Several months ago, I wrote a post about my XForms development in the Scholars’ Lab as part of a research project. I’m currently working on two research projects that utilize the standard: EADitor (Encoded Archival Description management and dissemination framework) and Numishare (geared towards online delivery of numismatic collections, though other artifacts can be represented). Despite its promise, XForms has not quite swept up the library world yet (though it is most definitely generating some buzz). The W3C standard is a definition for creating dynamic webforms that handle complex, hierarchical XML data–the type of stuff libraries deal with daily. However, only in recent years have XForms processors matured to the point they are ready for mass-market consumption. There are numerous private firms developing XForms applications, including Wachovia, Cisco, and Pfizer. It is also used to some degree in the academic community. As far as I am aware, not many institutions are running it in production, though some are rapidly moving in that direction. The XForms4Lib listserv created in the fall has 80 members from across North American and European academia.

Which brings me to my point.

Matt Zumwalt, active code4lib member and Ruby on Rails/institutional repository developer, boldly declared XForms to be dead. I offer this critique:

There are some inaccuracies in this post that I would like to address. First of all, HTML 5 forms do not supplant XForms as an option for collecting user inputted data. HTML5 is much simpler, and thus has broader appeal. XForms enables the creation of much, much more complex models, with far more sophisticated controls and validation. Moreover, if XForms was a dead language in January 2008, with the release of the HTML5 specification, and that IBM had dropped support, then why do you suppose the XForms 1.1 specification was released in October 2009, edited by a representative of IBM?

No, XForms is very much alive. It has a small, but very active community, which is especially visible with the Orbeon development community. XForms is best used as a definition of dynamic forms that are processed server-side, not in the browser (which pushes a lot of processing demand onto the user, which isn’t good). There are some good, open source frameworks out there. Orbeon is the best, and has many users from both industry and academia, including Pfizer, Leap Frog, Wachovia, UCSB, Stanford, and the National Archives.

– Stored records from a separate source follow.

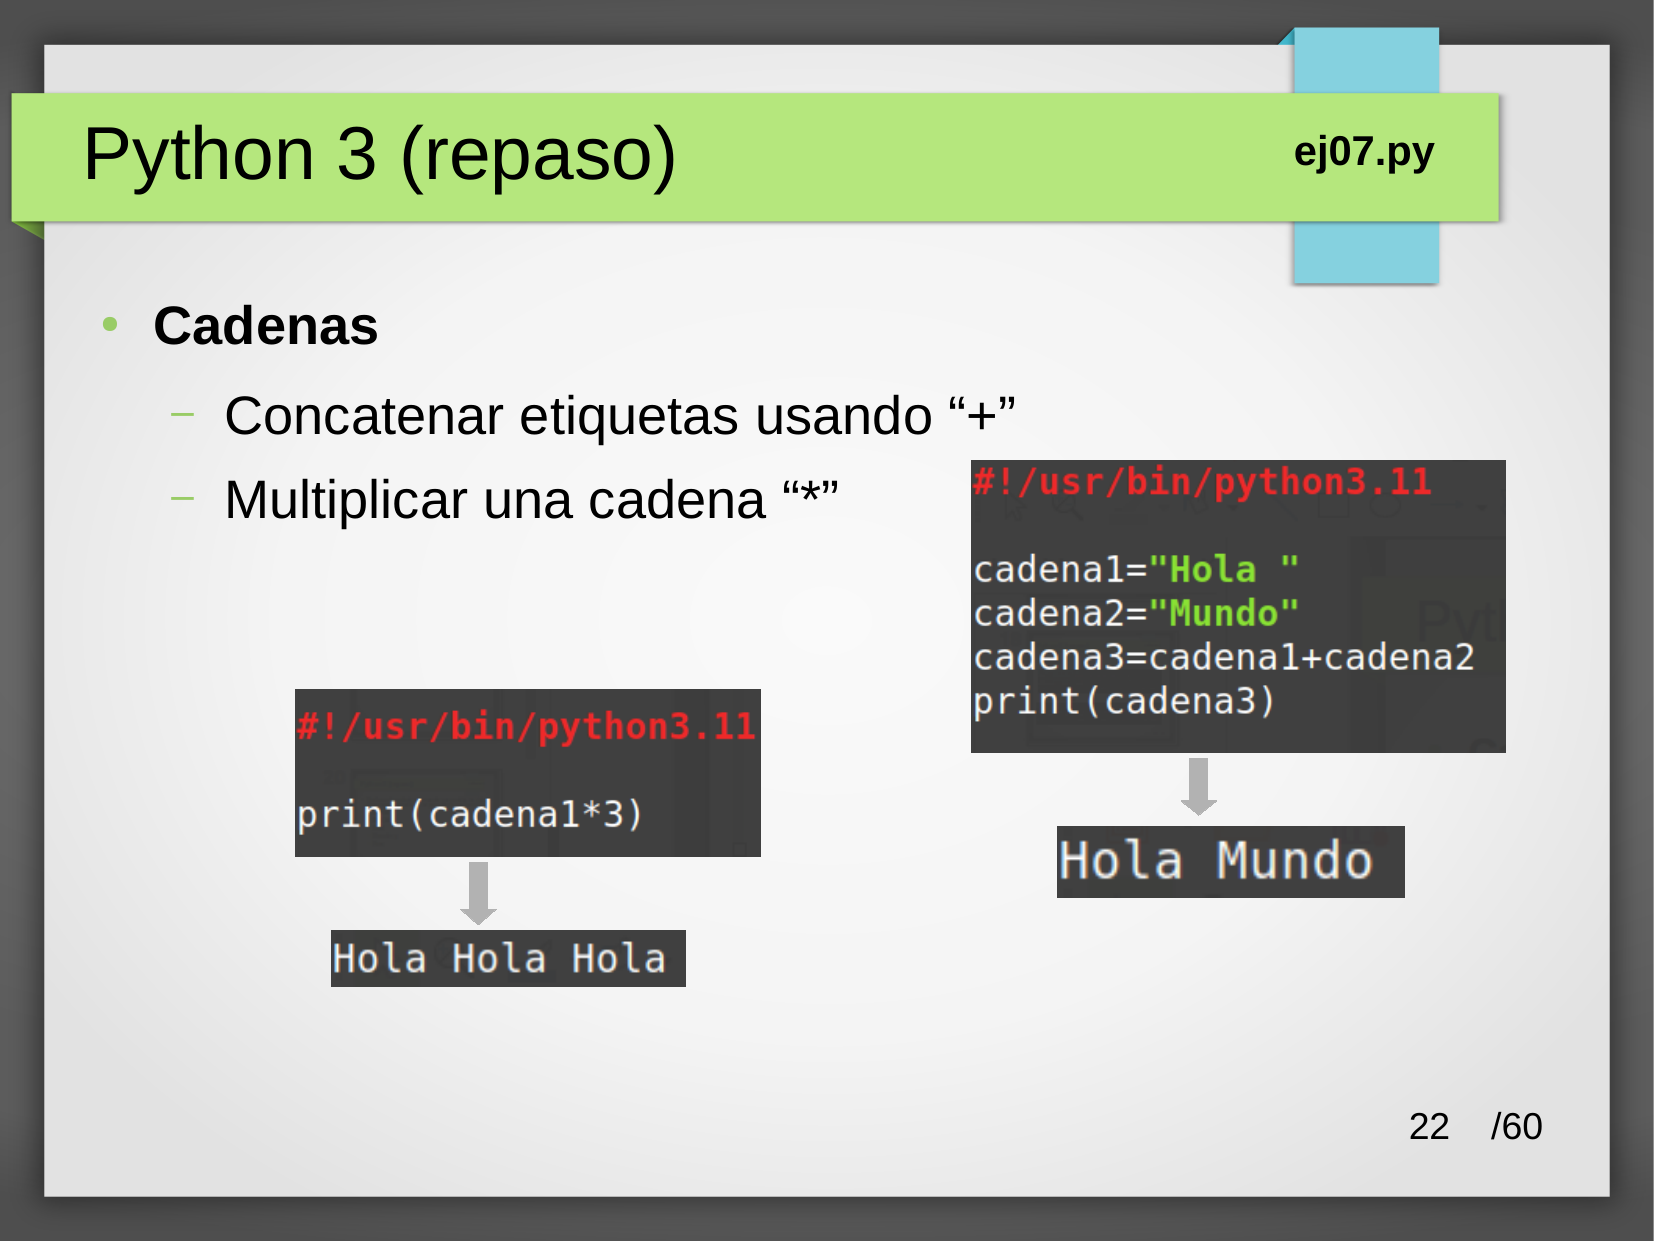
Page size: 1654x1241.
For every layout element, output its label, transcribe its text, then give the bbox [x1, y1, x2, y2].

text_box [460, 862, 497, 925]
text_box [1181, 758, 1217, 816]
text_box /60 [1476, 1098, 1644, 1169]
text_box <número> [1393, 1098, 1476, 1169]
text_box ej07.py [1279, 120, 1465, 229]
picture [0, 0, 1654, 1241]
list Cadenas Concatenar etiquetas usando “+” Multiplicar una cadena “*” [82, 295, 1571, 1015]
title Python 3 (repaso) [82, 94, 1264, 213]
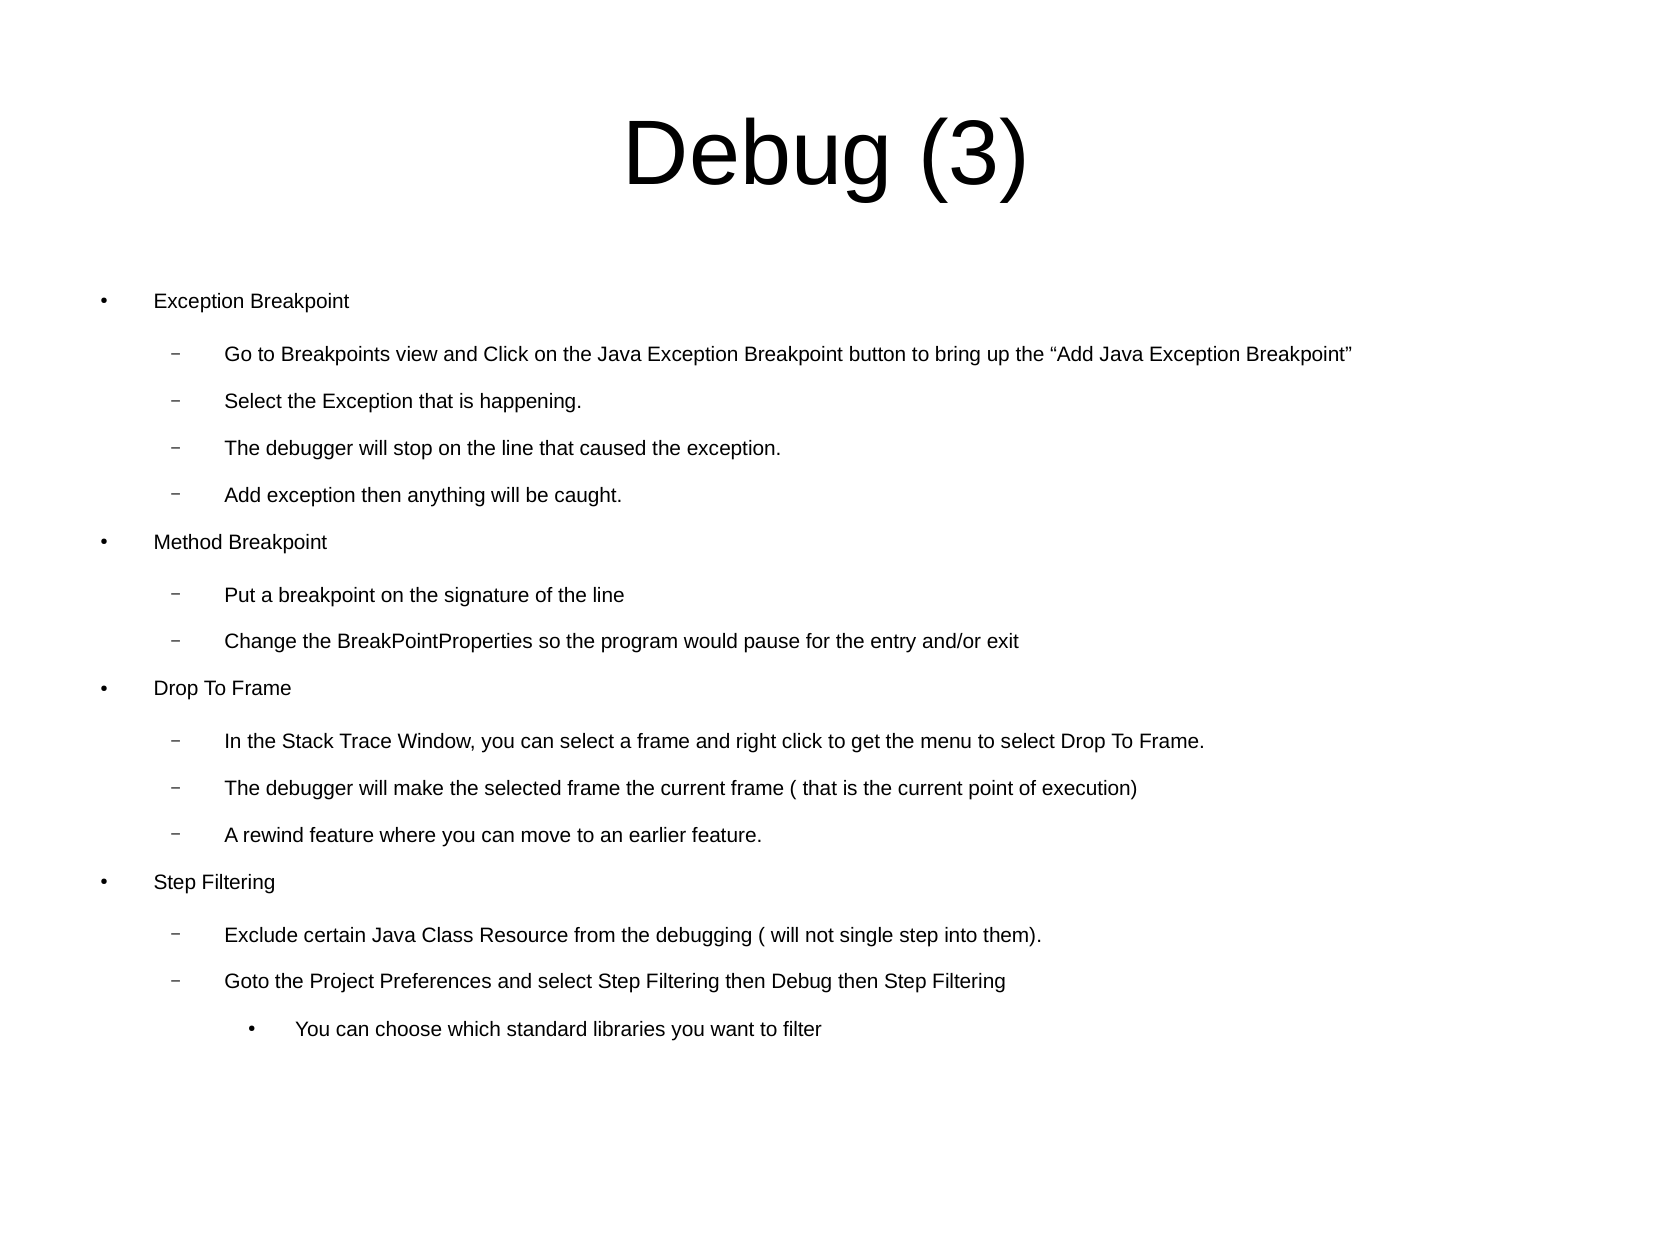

In fact, Orbeon XForms applications form a large part of the enormous workflow of the NARA Electronic Records Archives project, which is a multi-year project contracted to Lockheed Martin and has a financial backing of close to a half a billion dollars (I have heard). XForms, dead?

A lot of the design flaws you describe are in actuality implementation flaws. Development of a Rails-based framework seems to me like an enormous waste of time and money. You can adapt the MODS editor developed by Brown to such a task. It has already been proven that you can interact with metadata delivered through REST from a Fedora repository. And MODS is fairly simple as a a metadata standard. Care to take a stab at TEI or EAD?

When you began your research in 2007, Orbeon was a fairly young application. But the standard and its delivery and processing applications have evolved since then. Only in the last two or three years has XForms grown into a viable solution. Moreover, since it is a W3C standard, you can pick your forms up and migrate them to a new framework fairly easily. Is your Rails application sustainable in the long term? Are today’s jQuery functions going to work in 2015′s browsers? These are things you need to consider when contemplating a web form standard.

Fedora is a Tomcat application. So is Solr. So is adore-djatoka, which UVA/Hydra utilizes for jpeg2000 delivery. And so is Orbeon. ActiveFedora and any Rails-based MODS editor seem to me like the third wheel in the repository relationship. But in all seriousness, the sustainability of a boutique Rails application that is heavily dependent on the javascript functions of 2010 should be a serious concern to repository developers. jQuery is all the rage today, but it could blow away in the wind five years from now. This is the very thing that the XForms working group set out to prevent when they introduced a standard approach to dynamic webforms.